The battleground between the old and the new, between intuition and analytics — the story of Moneyball, in other words — has been well ploughed. Interestingly, in America things have almost come full circle. When everyone is Moneyballing where does the edge in selection come from? From character, perhaps?

Theo Epstein, the Chicago Cubs’ president of baseball operations, is regarded as the foremost sporting manager in the world today. He told David Axelrod in The New Yorker: “I came into the game thinking that all the touchy-feely stuff about chemistry and connections was a manufactured narrative and that ultimately talent wins.” He does not believe that any more, and now his scouts spend as much time analysing the person as the player. Character matters.

All these imponderables such as character will be discussed alongside the hard numbers this week as the selectors sit down to pick the squad for the third Test. A personal view is that Test selection has been confused and lacking clarity over the past 12 months and mistakes made. Alongside that, it is worth remembering that, in the past, for every Michael Vaughan, plucked from nowhere on modest county statistics, there was a Gavin Hamilton.

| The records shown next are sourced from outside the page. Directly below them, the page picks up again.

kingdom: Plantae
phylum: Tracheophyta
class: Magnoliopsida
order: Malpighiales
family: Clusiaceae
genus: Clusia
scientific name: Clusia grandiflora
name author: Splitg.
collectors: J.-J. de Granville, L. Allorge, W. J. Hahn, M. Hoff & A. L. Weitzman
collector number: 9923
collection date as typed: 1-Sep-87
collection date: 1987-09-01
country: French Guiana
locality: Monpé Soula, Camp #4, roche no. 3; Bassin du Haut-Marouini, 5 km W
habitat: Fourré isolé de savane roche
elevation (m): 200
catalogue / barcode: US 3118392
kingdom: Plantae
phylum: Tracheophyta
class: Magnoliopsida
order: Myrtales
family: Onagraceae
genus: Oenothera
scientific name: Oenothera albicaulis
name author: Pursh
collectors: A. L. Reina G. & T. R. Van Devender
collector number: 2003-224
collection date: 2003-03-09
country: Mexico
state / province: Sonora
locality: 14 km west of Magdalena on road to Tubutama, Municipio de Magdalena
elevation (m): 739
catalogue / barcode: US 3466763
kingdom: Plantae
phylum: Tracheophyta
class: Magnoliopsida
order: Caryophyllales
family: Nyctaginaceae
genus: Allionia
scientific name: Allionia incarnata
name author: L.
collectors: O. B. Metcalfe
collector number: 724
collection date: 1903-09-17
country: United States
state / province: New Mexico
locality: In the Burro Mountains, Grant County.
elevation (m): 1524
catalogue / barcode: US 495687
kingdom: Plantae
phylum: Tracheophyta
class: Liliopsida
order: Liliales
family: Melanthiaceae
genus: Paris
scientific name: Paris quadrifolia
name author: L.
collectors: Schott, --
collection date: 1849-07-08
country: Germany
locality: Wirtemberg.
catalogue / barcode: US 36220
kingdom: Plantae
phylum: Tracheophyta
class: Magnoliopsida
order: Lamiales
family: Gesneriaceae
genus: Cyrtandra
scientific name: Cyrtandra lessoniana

It is worth remembering, too, that there will always be players who fail to make the grade at the highest level. That is how it is supposed to be. International cricket should be a notch up from domestic first-class cricket. In the darkness of that hard-to-bridge gap can be found the selectors, groping around and grappling as best they can with numbers and intuition, but always aware of their limitations in a game based in no small part on luck, character and decision-making. Selection is vital, but it is an inexact science.